In reality, because Meridian uses partial pooling (hierarchical modeling), the actual effective "data points per parameter" is somewhere in between the strict 8 and the lenient 74. The actual amount of information shared depends on how similar the parameters are across geos, which is determined by the data and the hierarchical variance parameters (eta_m and xi_c).

The only way to determine the hierarchical variance parameters (eta_m and xi_c) is by actually fitting the model. For this reason, we avoid prescribing a single "correct" minimum ratio. Instead:

  • The strict calculation serves as a useful thought exercise to understand the potential complexity and the worst-case scenario.
  • The EDA package uses the lenient calculation as a practical, lenient guardrail to identify severe data scarcity where the model would be under-determined even under perfect pooling.

We recommend that if you are having difficulty getting enough data for a geo-level model, then consider combining media channels or dropping a media channel with low spend.

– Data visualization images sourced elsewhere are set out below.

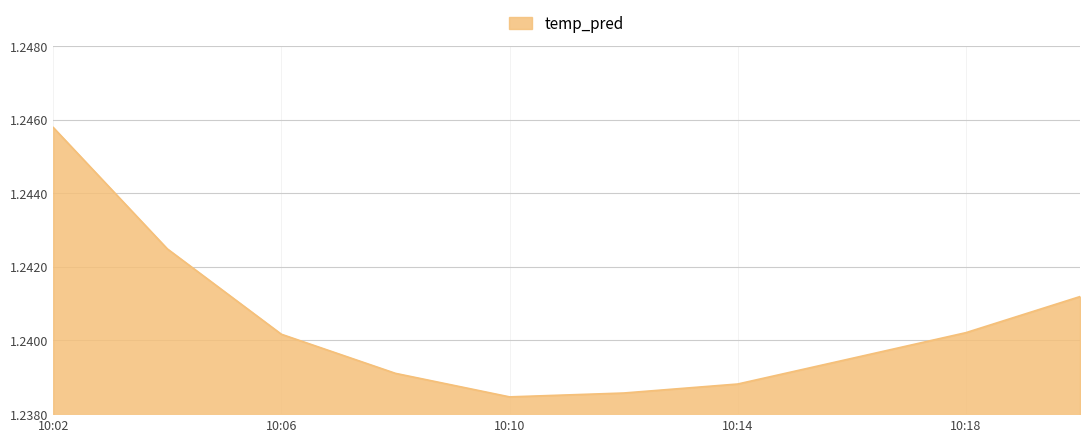

Which category has the lowest value across all series?

10:10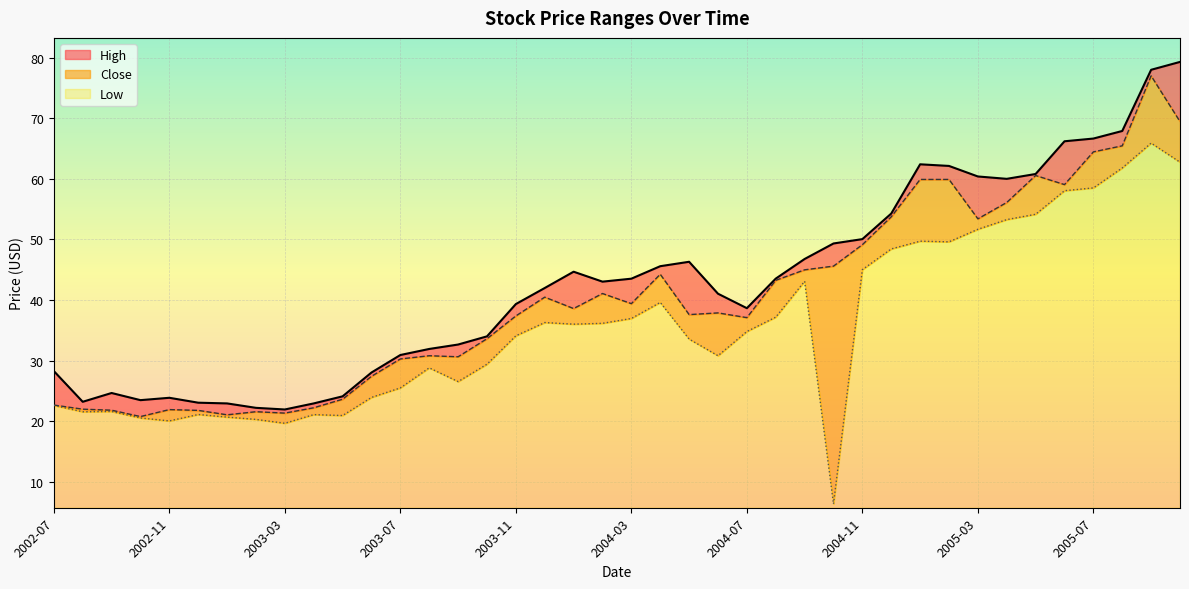

What is the maximum value for Low?

60.2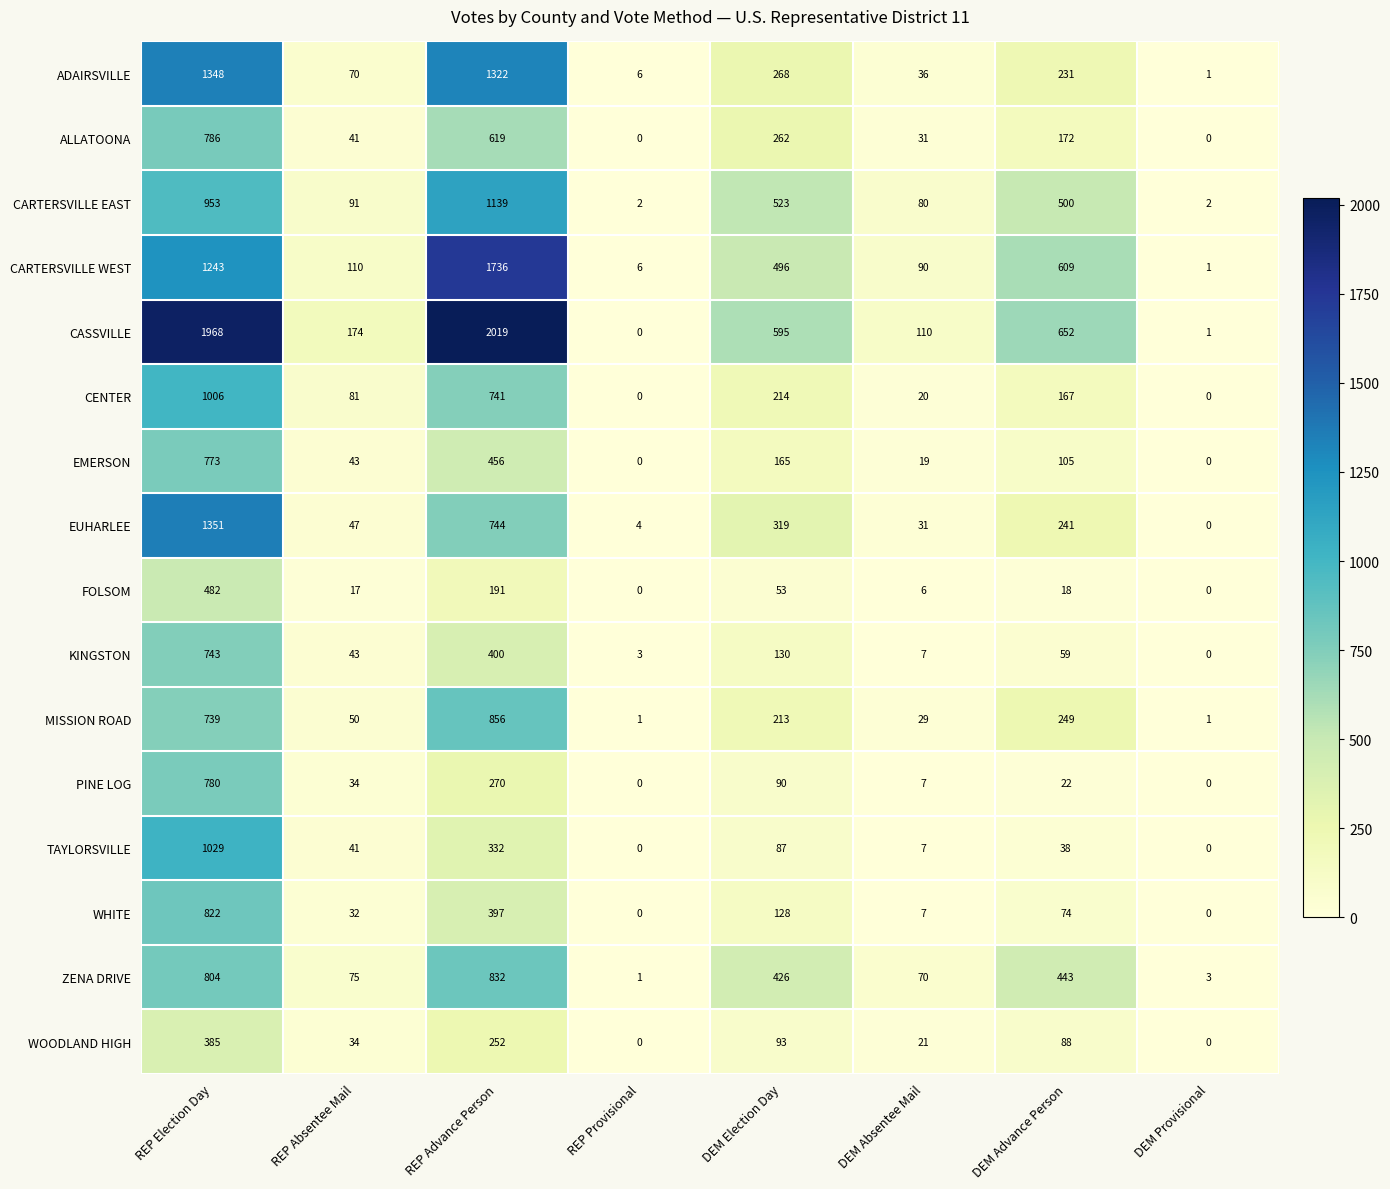

Rank the categories by ZENA DRIVE value from highest to lowest.

REP Advance Person, REP Election Day, DEM Advance Person, DEM Election Day, REP Absentee Mail, DEM Absentee Mail, DEM Provisional, REP Provisional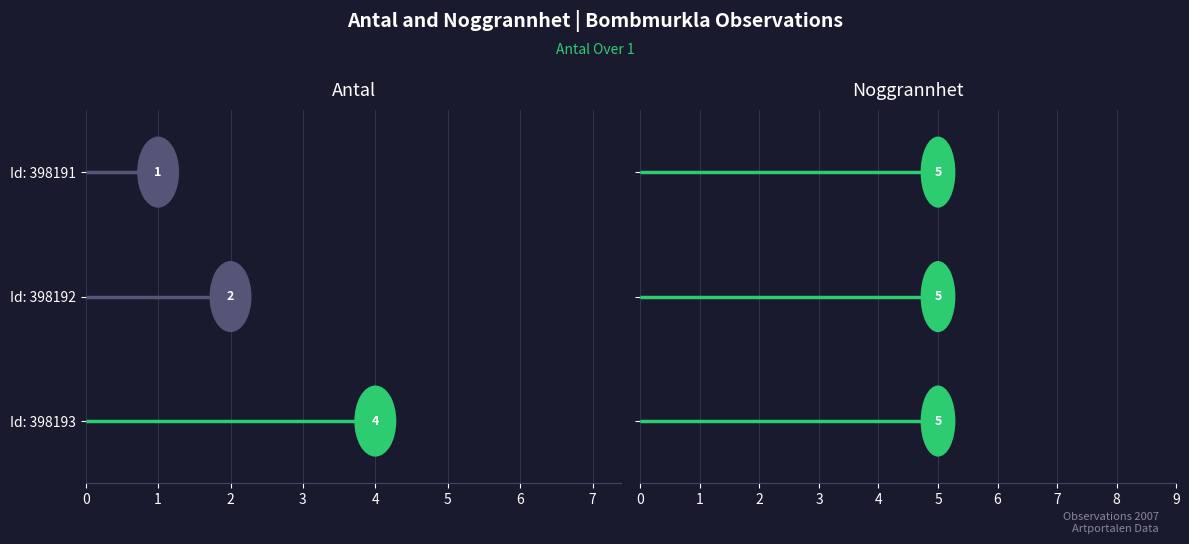

Rank the series at Id: 398193 from lowest to highest value.

Antal, Noggrannhet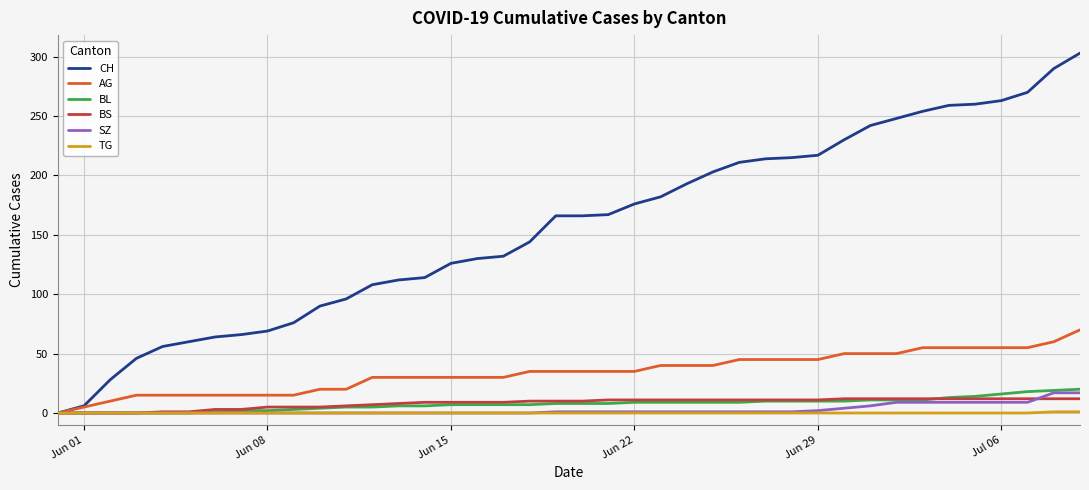

Which series has the largest range (max minus min)?

CH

Or, you can put a more regularizing prior on hierarchical variance terms eta_m and xi_c, for example, HalfNormal(0.1), which will encourage sharing information across geos.

Can I use campaign-level data?

The Meridian model is focused only at channel-level. We generally don't recommend running at the campaign-level because MMM is a macro tool that works well at the channel-level. If you use distinct campaigns that have hard starts and stops, you risk losing the memory of the Adstock. If you are interested in more granular insights, we recommend data-driven multi-touch attribution for your digital channels.